Question

one number is 7 more than another and it's square is 77more than the square of the smaller number.qhat are the numbers?​

Answer 1

Step-by-step explanation:

Let the no be x

Case 1

X+7=0

Case 2

${x }^{2} = {2}^{2} + 77$

By. Equating the equations we get

X=9

Answer 2

Given,

One number is 7 more than another and it's square is 77more than the square of the smaller number.

To find out,

What are the numbers?

Solution:

Let the smaller number be 'X'.

and the greater number is 'X+7'.

As it is given, The square of greater number is 77 more than the square of the smaller number.

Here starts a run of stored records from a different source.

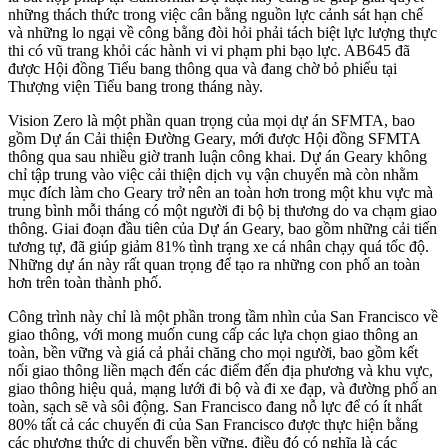
những thách thức trong việc cân bằng nguồn lực cảnh sát hạn chế
và những lo ngại về công bằng đòi hỏi phải tách biệt lực lượng thực
thi có vũ trang khỏi các hành vi vi phạm phi bạo lực. AB645 đã
được Hội đồng Tiểu bang thông qua và đang chờ bỏ phiếu tại
Thượng viện Tiểu bang trong tháng này.
Vision Zero là một phần quan trọng của mọi dự án SFMTA, bao
gồm Dự án Cải thiện Đường Geary, mới được Hội đồng SFMTA
thông qua sau nhiều giờ tranh luận công khai. Dự án Geary không
chỉ tập trung vào việc cải thiện dịch vụ vận chuyển mà còn nhằm
mục đích làm cho Geary trở nên an toàn hơn trong một khu vực mà
trung bình mỗi tháng có một người đi bộ bị thương do va chạm giao
thông. Giai đoạn đầu tiên của Dự án Geary, bao gồm những cải tiến
tương tự, đã giúp giảm 81% tình trạng xe cá nhân chạy quá tốc độ.
Những dự án này rất quan trọng để tạo ra những con phố an toàn
hơn trên toàn thành phố.
Công trình này chỉ là một phần trong tầm nhìn của San Francisco về
giao thông, với mong muốn cung cấp các lựa chọn giao thông an
toàn, bền vững và giá cả phải chăng cho mọi người, bao gồm kết
nối giao thông liền mạch đến các điểm đến địa phương và khu vực,
giao thông hiệu quả, mạng lưới đi bộ và đi xe đạp, và đường phố an
toàn, sạch sẽ và sôi động. San Francisco đang nỗ lực để có ít nhất
80% tất cả các chuyến đi của San Francisco được thực hiện bằng
các phương thức di chuyển bền vững, điều đó có nghĩa là các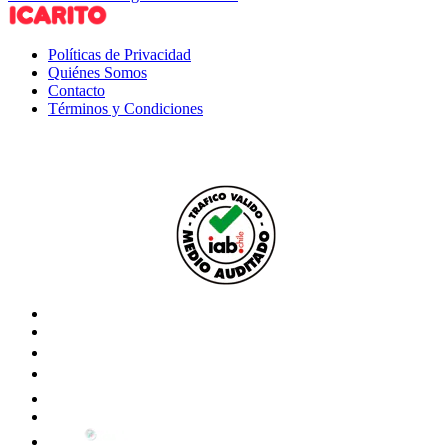
Políticas de Privacidad
Quiénes Somos
Contacto
Términos y Condiciones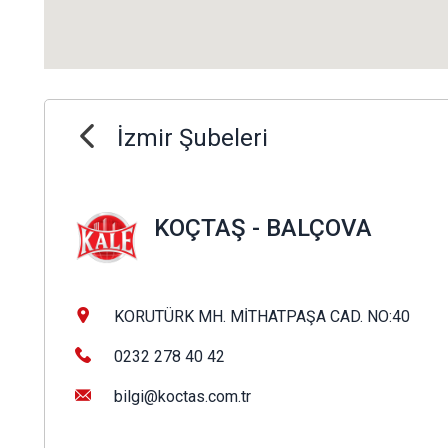
İzmir Şubeleri
KOÇTAŞ - BALÇOVA
KORUTÜRK MH. MİTHATPAŞA CAD. NO:40
0232 278 40 42
bilgi@koctas.com.tr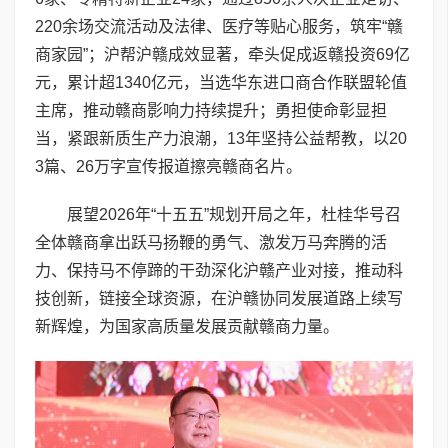
220余场交流活动及法律、医疗等贴心服务，筑牢“赣
商家园”；沪帮沪赣成效显著，牵头促成返赣投资69亿
元，累计超1340亿元，当选华东进口商合作联盟轮值
主席，推动赣商影响力持续提升；勇担使命彰显担
当，紧跟新质生产力浪潮，13年坚持公益帮教，以20
3篇、26万字宣传报道擦亮赣商名片。
展望2026年“十五五”规划开局之年，杜桂华号召
全体赣商拿出跃马扬鞭的勇气、激发万马奔腾的活
力、保持马不停蹄的干劲深化沪赣产业对接，推动科
技创新，链接全球资源，在沪赣协同发展道路上续写
新辉煌，为国家高质量发展贡献赣商力量。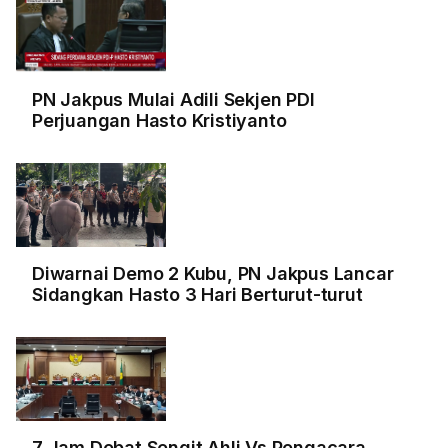
PN Jakpus Mulai Adili Sekjen PDI
Perjuangan Hasto Kristiyanto
Diwarnai Demo 2 Kubu, PN Jakpus Lancar
Sidangkan Hasto 3 Hari Berturut-turut
7 Jam Debat Sengit Ahli Vs Pengacara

${(x + 7)}^{2} = {x}^{2} + 77$

${(x + 7)}^{2} - 77 = {x}^{2}$

${(a + b)}^{2} = {a}^{2} + {b}^{2} + 2ab$

${x}^{2} + 49 + 14x - 77 = {x}^{2}$

${x}^{2} - 28 + 14x = {x}^{2}$

${x}^{2} - {x}^{2} + 14x = 28$

$14x = 28$

$x = \frac{28}{14}$

$x = 2$

Therefore the smallest number is x = 2 and the greatest number is x+7=2+7=9.

Verification:

${(x + 7)}^{2} - 77 = {x}^{2}$

Substitute the value of x and x+7 in the above equation.

${9}^{2} - 77 = 4$

$81 - 77 = 4$

$4 = 4$

L.H.S = R.H.S

Hence proved.